As the saving doctrine of Christ,Β he said, is the soul of the church, so does discipline serve as its sinews, through which the members of the body hold together, each in its own place. Therefore, all who desire to remove discipline or to hinder its restoration are surely contributing to the ultimate dissolution of the churchInstitutes IV, XII, 1
In the exercise of discipline Calvin stresses moderation and mildness. He does not carry the idea of a pure church too far. Well known are his words:
The pure ministry of the Word and the pure mode of celebrating the sacraments are, as we say, sufficient pledge and guarantee that we may safely embrace as church any society in which both these marks exist. The principle extends to the point that we must not reject it so long as it retains them, even if it otherwise swarms with many faults. What is more, some fault may creep into the administration of either doctrine or sacraments, but this ought not to estrange us from communion with the church. For not all articles of true doctrine are of the same sort.Institutes IV. I, 12
The positive contribution of Calvin to the work of the Reformation on this score has been that he settled the freedom of the church to arrange its internal affairs by means of its own consistory. Luther had taken refuge in the princes of Germany, who assumed the task of organizing the several churches and of appointing governmental consistories. Zwingli had called upon the magistracy of Zurich to rule the church. Consequently discipline in the Lutheran and Zwinglian churches had not been maintained in purity. It was Calvin's ideal to have a free church in a free city, although in his days the power of the government of Geneva over the church was still great, and even the elders were not appointed after a free election by the people but by the councils of the city. Calvin's ideal was a church governed only by its own office-bearers and (in France) by its own minor and major assemblies; a church fundamentally only governed by its Head Jesus Christ and free from all interference by the state.

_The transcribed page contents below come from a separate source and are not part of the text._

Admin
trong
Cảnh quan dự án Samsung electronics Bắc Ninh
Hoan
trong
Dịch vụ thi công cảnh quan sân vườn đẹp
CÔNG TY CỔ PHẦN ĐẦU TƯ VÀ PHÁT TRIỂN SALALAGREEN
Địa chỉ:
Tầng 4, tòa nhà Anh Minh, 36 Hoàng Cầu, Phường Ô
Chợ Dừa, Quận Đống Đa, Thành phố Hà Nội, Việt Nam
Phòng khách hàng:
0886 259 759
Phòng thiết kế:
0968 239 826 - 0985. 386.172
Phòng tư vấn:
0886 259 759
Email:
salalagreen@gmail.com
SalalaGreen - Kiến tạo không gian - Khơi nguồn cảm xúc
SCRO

It is difficult to say whether Calvin was the man primarily of the right organization of the church, of the personal fear of the Lord, or of the subjection of all areas of life to God and His Word. However that may be, we honor him as a chosen vessel of God, an instrument in the hand of the Almighty who gave him at the right time to His church.
We conclude with the words of his friend and successor, Beza, penned at the end of his Life of Calvin:
I have been a witness of Calvin's life for sixteen years, and I think I am fully entitled to say that in this man there was exhibited to all a most beautiful example of the life and death of a Christian, which will be as easy to calumniate as it will be difficult to emulate.